===== DATA SECTION =====
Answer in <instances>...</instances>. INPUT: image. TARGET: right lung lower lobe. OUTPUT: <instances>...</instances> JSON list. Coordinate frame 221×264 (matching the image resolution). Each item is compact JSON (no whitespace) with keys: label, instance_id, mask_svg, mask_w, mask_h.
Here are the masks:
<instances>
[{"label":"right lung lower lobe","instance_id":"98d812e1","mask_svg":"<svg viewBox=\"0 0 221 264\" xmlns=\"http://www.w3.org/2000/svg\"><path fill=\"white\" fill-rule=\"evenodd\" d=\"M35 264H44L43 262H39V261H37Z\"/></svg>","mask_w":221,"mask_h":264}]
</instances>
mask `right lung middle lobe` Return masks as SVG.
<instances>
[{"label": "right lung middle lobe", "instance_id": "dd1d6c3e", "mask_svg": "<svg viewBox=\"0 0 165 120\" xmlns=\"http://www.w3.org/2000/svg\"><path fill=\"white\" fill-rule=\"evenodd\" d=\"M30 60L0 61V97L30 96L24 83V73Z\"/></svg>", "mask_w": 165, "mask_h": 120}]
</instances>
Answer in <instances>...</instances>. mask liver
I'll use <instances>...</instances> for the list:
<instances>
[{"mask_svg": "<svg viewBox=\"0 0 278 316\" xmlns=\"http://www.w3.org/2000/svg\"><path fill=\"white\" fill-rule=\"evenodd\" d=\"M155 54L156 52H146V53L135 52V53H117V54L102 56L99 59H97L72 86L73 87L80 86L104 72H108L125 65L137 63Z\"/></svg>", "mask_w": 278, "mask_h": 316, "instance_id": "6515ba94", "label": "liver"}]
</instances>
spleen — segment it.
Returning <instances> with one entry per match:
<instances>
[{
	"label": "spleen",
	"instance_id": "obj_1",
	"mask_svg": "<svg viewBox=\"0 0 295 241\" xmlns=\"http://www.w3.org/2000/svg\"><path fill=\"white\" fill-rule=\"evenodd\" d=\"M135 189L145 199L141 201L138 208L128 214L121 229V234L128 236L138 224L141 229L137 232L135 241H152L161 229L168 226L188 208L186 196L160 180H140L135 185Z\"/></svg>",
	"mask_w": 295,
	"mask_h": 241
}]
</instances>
=====
WRITTEN EXERCISE:
Rewrite the data from the line with "masks as SVG." through the end of the data, changing "segment" to "outline" and leaving everything else the same. Give only those lines.

CORRECT ANSWER:
mask `right lung middle lobe` Return masks as SVG.
<instances>
[{"label": "right lung middle lobe", "instance_id": "dd1d6c3e", "mask_svg": "<svg viewBox=\"0 0 165 120\" xmlns=\"http://www.w3.org/2000/svg\"><path fill=\"white\" fill-rule=\"evenodd\" d=\"M30 60L0 61V97L30 96L24 83V73Z\"/></svg>", "mask_w": 165, "mask_h": 120}]
</instances>
Answer in <instances>...</instances>. mask liver
I'll use <instances>...</instances> for the list:
<instances>
[{"mask_svg": "<svg viewBox=\"0 0 278 316\" xmlns=\"http://www.w3.org/2000/svg\"><path fill=\"white\" fill-rule=\"evenodd\" d=\"M155 54L156 52H146V53L135 52V53H117V54L102 56L99 59H97L72 86L73 87L80 86L104 72H108L125 65L137 63Z\"/></svg>", "mask_w": 278, "mask_h": 316, "instance_id": "6515ba94", "label": "liver"}]
</instances>
spleen — outline it.
Returning <instances> with one entry per match:
<instances>
[{
	"label": "spleen",
	"instance_id": "obj_1",
	"mask_svg": "<svg viewBox=\"0 0 295 241\" xmlns=\"http://www.w3.org/2000/svg\"><path fill=\"white\" fill-rule=\"evenodd\" d=\"M135 189L145 199L141 201L138 208L128 214L121 229V234L128 236L138 224L141 229L137 232L135 241H152L161 229L168 226L188 208L186 196L160 180H140L135 185Z\"/></svg>",
	"mask_w": 295,
	"mask_h": 241
}]
</instances>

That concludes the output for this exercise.